Request
Copy every line of the listing below character for character, from the first entry through the last.
========
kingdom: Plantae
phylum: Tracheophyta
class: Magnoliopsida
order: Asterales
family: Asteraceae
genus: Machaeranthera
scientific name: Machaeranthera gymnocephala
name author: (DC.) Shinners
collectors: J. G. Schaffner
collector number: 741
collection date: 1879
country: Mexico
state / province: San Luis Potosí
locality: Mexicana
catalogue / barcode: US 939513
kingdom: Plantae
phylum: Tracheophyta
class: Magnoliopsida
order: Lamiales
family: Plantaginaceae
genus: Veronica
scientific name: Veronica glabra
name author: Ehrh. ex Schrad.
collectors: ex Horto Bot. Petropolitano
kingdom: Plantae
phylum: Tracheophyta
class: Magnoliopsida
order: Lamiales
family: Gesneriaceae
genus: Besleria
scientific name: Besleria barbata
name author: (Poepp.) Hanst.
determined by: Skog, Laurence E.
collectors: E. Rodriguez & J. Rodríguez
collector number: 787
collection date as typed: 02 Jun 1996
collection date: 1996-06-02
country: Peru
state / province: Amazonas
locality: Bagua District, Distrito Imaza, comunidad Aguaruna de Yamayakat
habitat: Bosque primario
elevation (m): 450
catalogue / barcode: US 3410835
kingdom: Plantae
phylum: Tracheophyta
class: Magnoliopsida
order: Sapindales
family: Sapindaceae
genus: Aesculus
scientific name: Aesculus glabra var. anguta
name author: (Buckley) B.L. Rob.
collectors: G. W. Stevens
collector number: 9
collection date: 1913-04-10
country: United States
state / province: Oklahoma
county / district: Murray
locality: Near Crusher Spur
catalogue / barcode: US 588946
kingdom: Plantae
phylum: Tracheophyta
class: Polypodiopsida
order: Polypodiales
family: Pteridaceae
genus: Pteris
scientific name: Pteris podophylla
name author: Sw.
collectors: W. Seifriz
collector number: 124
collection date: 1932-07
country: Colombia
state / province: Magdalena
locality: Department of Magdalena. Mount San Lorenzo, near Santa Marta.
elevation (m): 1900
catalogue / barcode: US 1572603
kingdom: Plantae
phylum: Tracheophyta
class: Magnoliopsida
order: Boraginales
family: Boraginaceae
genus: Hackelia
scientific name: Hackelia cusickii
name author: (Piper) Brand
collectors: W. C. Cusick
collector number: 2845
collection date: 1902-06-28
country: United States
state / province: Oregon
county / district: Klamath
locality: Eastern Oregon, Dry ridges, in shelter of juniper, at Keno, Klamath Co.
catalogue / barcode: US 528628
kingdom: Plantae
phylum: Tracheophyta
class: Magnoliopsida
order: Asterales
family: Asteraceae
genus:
========
Response to the task
kingdom: Plantae
phylum: Tracheophyta
class: Magnoliopsida
order: Asterales
family: Asteraceae
genus: Machaeranthera
scientific name: Machaeranthera gymnocephala
name author: (DC.) Shinners
collectors: J. G. Schaffner
collector number: 741
collection date: 1879
country: Mexico
state / province: San Luis Potosí
locality: Mexicana
catalogue / barcode: US 939513
kingdom: Plantae
phylum: Tracheophyta
class: Magnoliopsida
order: Lamiales
family: Plantaginaceae
genus: Veronica
scientific name: Veronica glabra
name author: Ehrh. ex Schrad.
collectors: ex Horto Bot. Petropolitano
kingdom: Plantae
phylum: Tracheophyta
class: Magnoliopsida
order: Lamiales
family: Gesneriaceae
genus: Besleria
scientific name: Besleria barbata
name author: (Poepp.) Hanst.
determined by: Skog, Laurence E.
collectors: E. Rodriguez & J. Rodríguez
collector number: 787
collection date as typed: 02 Jun 1996
collection date: 1996-06-02
country: Peru
state / province: Amazonas
locality: Bagua District, Distrito Imaza, comunidad Aguaruna de Yamayakat
habitat: Bosque primario
elevation (m): 450
catalogue / barcode: US 3410835
kingdom: Plantae
phylum: Tracheophyta
class: Magnoliopsida
order: Sapindales
family: Sapindaceae
genus: Aesculus
scientific name: Aesculus glabra var. anguta
name author: (Buckley) B.L. Rob.
collectors: G. W. Stevens
collector number: 9
collection date: 1913-04-10
country: United States
state / province: Oklahoma
county / district: Murray
locality: Near Crusher Spur
catalogue / barcode: US 588946
kingdom: Plantae
phylum: Tracheophyta
class: Polypodiopsida
order: Polypodiales
family: Pteridaceae
genus: Pteris
scientific name: Pteris podophylla
name author: Sw.
collectors: W. Seifriz
collector number: 124
collection date: 1932-07
country: Colombia
state / province: Magdalena
locality: Department of Magdalena. Mount San Lorenzo, near Santa Marta.
elevation (m): 1900
catalogue / barcode: US 1572603
kingdom: Plantae
phylum: Tracheophyta
class: Magnoliopsida
order: Boraginales
family: Boraginaceae
genus: Hackelia
scientific name: Hackelia cusickii
name author: (Piper) Brand
collectors: W. C. Cusick
collector number: 2845
collection date: 1902-06-28
country: United States
state / province: Oregon
county / district: Klamath
locality: Eastern Oregon, Dry ridges, in shelter of juniper, at Keno, Klamath Co.
catalogue / barcode: US 528628
kingdom: Plantae
phylum: Tracheophyta
class: Magnoliopsida
order: Asterales
family: Asteraceae
genus:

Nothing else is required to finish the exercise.